Trechos do Discurso do Santo Padre no Encontro com os jovens da Missão Diocesana no Santuário de Nossa Senhora da Guarda. Visita Pastoral a Gênova, 27 de maio de 2017
Para mim é uma alegria me encontrar com vocês. É um encontro que sempre desejo: encontrar os jovens. O que pensam, o que buscam, o que desejam, quais são seus desafios. E vocês não querem respostas prontas, querem respostas concretas, mas pessoais. Quando vocês saem para fazer missão, significa deixar-se transformar pelo Senhor? Nós, normalmente, quando vivemos essas atividades, nos alegramos quando as coisas dão certo. E isso é bom. Mas existe também outra transformação, que muitas vezes não se vê, fica escondida e nasce na vida de cada um de nós. A missão, o ser missionários, nos faz aprender a olhar. Aprender a olhar com novos olhos, porque com a missão os olhos são renovados. Aprendemos a olhar para a cidade, a nossa vida, a nossa família, tudo o que está ao nosso redor.
A experiência missionária nos abre os olhos e o coração: aprendemos a olhar também com o coração. E assim, deixamos de ser – permitam-me a palavra – turistas da vida, para nos tornarmos homens e mulheres, jovens que amam com empenho na vida. “Turistas da vida” são estes que tiram fotos de tudo, quando vêm por turismo, e não olham nada. Eles não sabem como olhar... e depois olham para as fotos em casa! Mas uma coisa é olhar para a realidade, e outra bem diferente é olhar para a fotografia. E se a nossa vida é de turistas, vamos apenas olhar para as fotos ou para as coisas que pensamos da realidade. É uma tentação para os jovens a de ser turistas. Eu não estou dizendo de não passear aqui e ali, não, isso é bonito! Quero dizer olhar para a vida com os olhos de turistas, que é superficial, e tirar fotos para visualizá-las mais tarde. Isso significa que eu não toco a realidade, não olho para as coisas que acontecem. Não olho as coisas como são.
A primeira coisa que eu diria, sobre a transformação, é deixar essa postura de turistas para tornarem-se jovens com um compromisso sério com a vida. O tempo da missão (...) pode nos ensinar a olhar com novos olhos, ela nos aproxima do coração de muitas pessoas, e essa é uma coisa muito bonita. E destrói a hipocrisia. Encontrar adultos hipócritas é feio, mas são grandes, gente que faz de suas vidas o que quer, sabe o que faz... Mas encontrar um jovem, um jovem que começa a vida com uma atitude de hipocrisia, este é suicida. É não deixar o caminho de turista da vida, é passar o tempo fingindo, e não olhar para o coração das pessoas para falar com autenticidade, com transparência.

● Material fornecido:
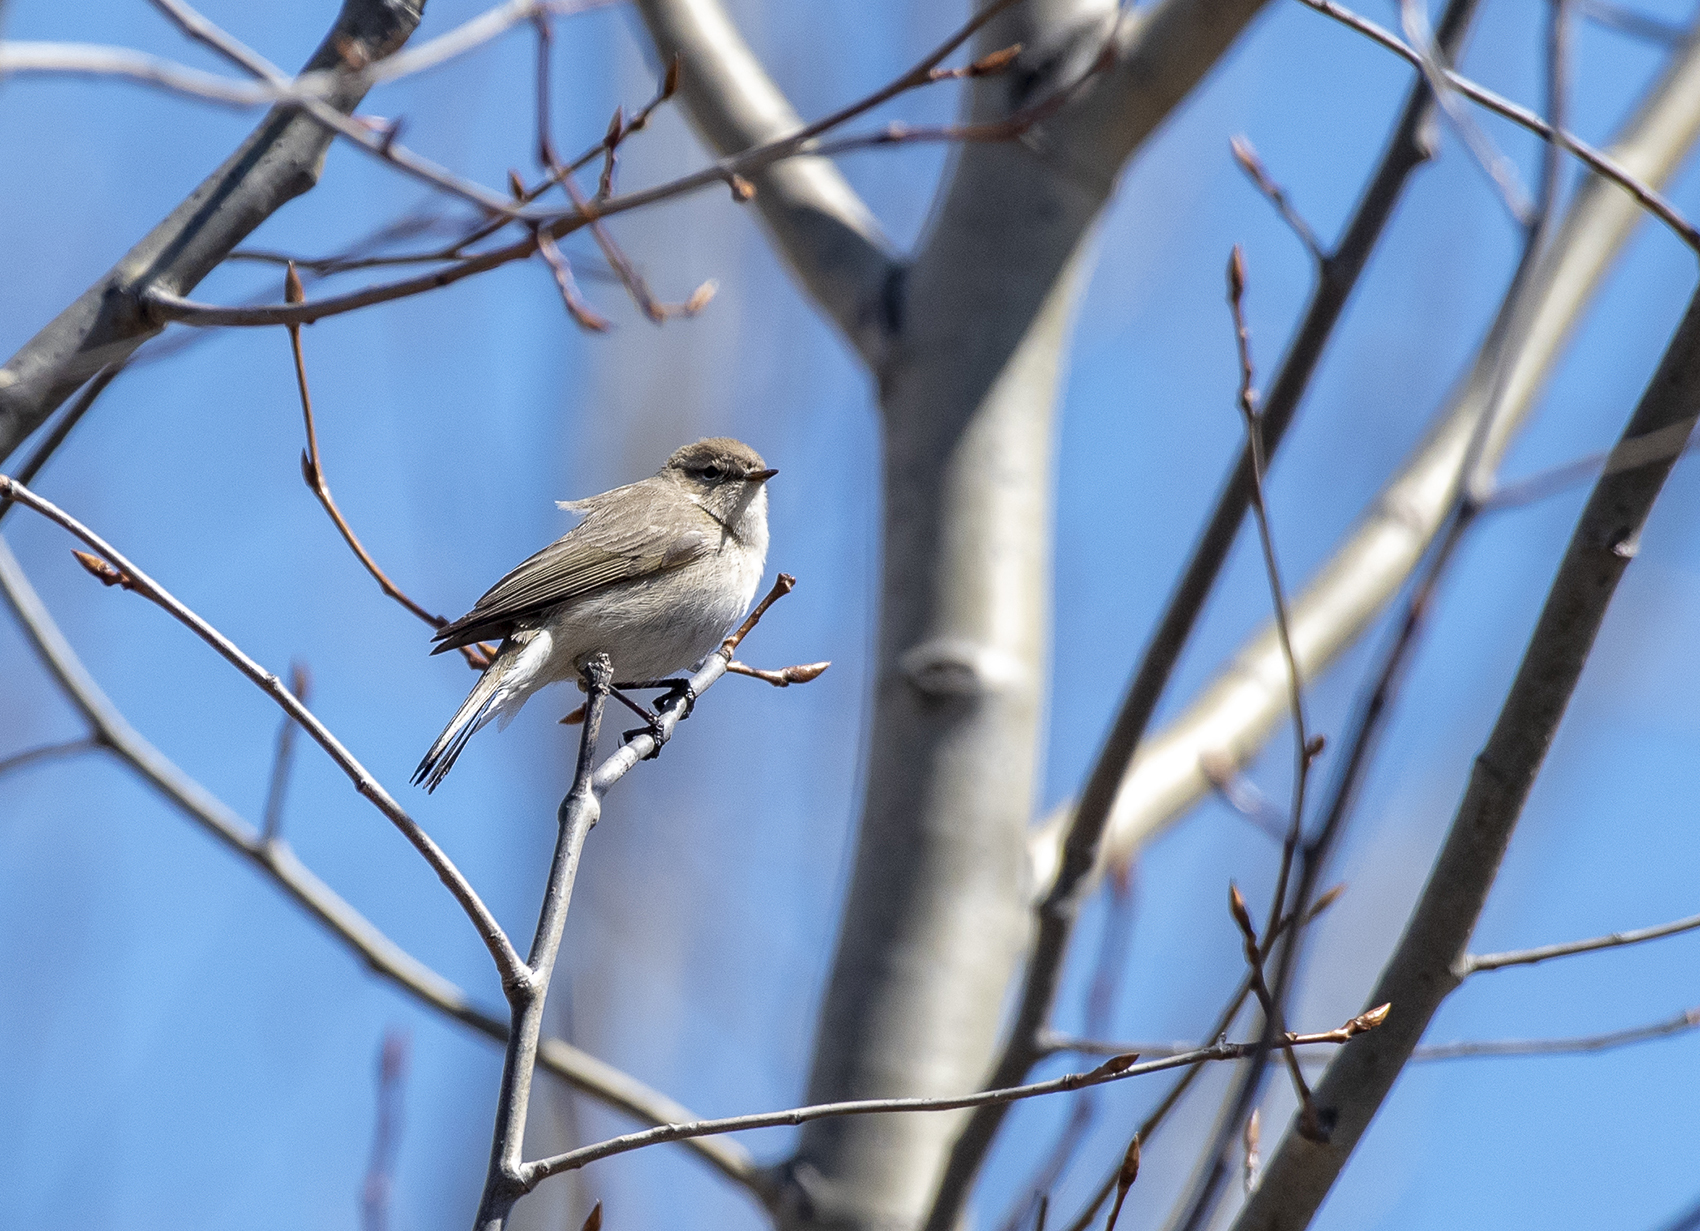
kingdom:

● Enunciado da tarefa:
Explique, em uma a três frases, por que o discurso considera um problema olhar para a vida com os olhos de turista.

● Resposta:
O turista da vida olha de modo superficial e tira fotos para vê-las mais tarde, em vez de olhar de fato para a realidade. Assim, não toca a realidade, não olha para as coisas que acontecem e não as vê como são. Olhar para a realidade é bem diferente de olhar para a fotografia.